— Work item —
Return, word for word, only the lines of the data below that lie between the line with "153 225 16788" and the line with "197 331 402.3", those two lines included.

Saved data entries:
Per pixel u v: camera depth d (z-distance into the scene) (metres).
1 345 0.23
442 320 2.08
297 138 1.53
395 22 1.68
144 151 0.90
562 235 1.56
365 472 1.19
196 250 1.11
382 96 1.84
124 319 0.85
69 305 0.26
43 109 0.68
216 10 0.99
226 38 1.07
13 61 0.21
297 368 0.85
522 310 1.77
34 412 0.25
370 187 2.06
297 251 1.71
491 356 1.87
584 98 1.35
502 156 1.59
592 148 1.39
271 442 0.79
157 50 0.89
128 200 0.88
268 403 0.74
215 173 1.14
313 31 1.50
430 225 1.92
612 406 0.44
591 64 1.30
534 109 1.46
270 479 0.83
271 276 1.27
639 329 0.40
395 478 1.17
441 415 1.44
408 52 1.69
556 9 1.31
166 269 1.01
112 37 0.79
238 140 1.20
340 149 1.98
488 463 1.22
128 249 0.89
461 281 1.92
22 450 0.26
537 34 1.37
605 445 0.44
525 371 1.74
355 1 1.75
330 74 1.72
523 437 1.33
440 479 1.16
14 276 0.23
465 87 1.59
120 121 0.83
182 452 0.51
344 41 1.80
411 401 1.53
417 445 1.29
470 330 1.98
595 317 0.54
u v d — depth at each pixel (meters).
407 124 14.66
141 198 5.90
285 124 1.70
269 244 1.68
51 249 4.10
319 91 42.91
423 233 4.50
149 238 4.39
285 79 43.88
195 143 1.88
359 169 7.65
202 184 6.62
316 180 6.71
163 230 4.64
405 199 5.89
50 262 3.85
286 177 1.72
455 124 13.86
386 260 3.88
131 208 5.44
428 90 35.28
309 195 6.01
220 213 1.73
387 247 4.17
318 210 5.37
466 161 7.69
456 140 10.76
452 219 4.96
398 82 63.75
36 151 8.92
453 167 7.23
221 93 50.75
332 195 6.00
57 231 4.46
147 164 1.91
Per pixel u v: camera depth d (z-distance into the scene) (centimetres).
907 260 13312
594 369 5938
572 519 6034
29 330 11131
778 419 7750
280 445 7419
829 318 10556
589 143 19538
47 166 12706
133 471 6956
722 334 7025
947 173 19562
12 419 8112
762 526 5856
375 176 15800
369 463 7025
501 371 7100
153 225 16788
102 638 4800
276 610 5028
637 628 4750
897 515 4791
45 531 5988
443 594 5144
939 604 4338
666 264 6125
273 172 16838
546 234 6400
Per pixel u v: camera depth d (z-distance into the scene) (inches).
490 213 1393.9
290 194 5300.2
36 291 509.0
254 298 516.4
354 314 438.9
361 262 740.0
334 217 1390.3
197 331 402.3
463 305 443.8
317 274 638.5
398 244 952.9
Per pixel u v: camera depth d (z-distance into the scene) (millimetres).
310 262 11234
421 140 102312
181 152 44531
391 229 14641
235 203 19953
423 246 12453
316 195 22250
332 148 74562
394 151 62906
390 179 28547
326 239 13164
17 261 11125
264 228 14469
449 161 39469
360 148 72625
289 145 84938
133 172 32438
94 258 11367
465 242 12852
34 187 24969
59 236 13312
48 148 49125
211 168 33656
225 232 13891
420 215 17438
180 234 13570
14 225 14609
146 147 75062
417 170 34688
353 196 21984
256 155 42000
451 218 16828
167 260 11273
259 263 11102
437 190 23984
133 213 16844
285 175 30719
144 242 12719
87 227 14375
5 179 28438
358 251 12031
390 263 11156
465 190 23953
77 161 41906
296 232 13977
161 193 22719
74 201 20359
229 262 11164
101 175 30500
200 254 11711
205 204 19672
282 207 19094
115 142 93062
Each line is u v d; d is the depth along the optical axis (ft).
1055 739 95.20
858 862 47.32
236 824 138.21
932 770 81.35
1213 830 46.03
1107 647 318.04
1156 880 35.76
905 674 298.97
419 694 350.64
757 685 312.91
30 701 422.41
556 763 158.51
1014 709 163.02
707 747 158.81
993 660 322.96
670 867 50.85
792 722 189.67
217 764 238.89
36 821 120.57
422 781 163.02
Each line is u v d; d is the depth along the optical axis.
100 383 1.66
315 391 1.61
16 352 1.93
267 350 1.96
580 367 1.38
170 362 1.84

— Answer space —
153 225 16788
102 638 4800
276 610 5028
637 628 4750
897 515 4791
45 531 5988
443 594 5144
939 604 4338
666 264 6125
273 172 16838
546 234 6400
Per pixel u v: camera depth d (z-distance into the scene) (inches).
490 213 1393.9
290 194 5300.2
36 291 509.0
254 298 516.4
354 314 438.9
361 262 740.0
334 217 1390.3
197 331 402.3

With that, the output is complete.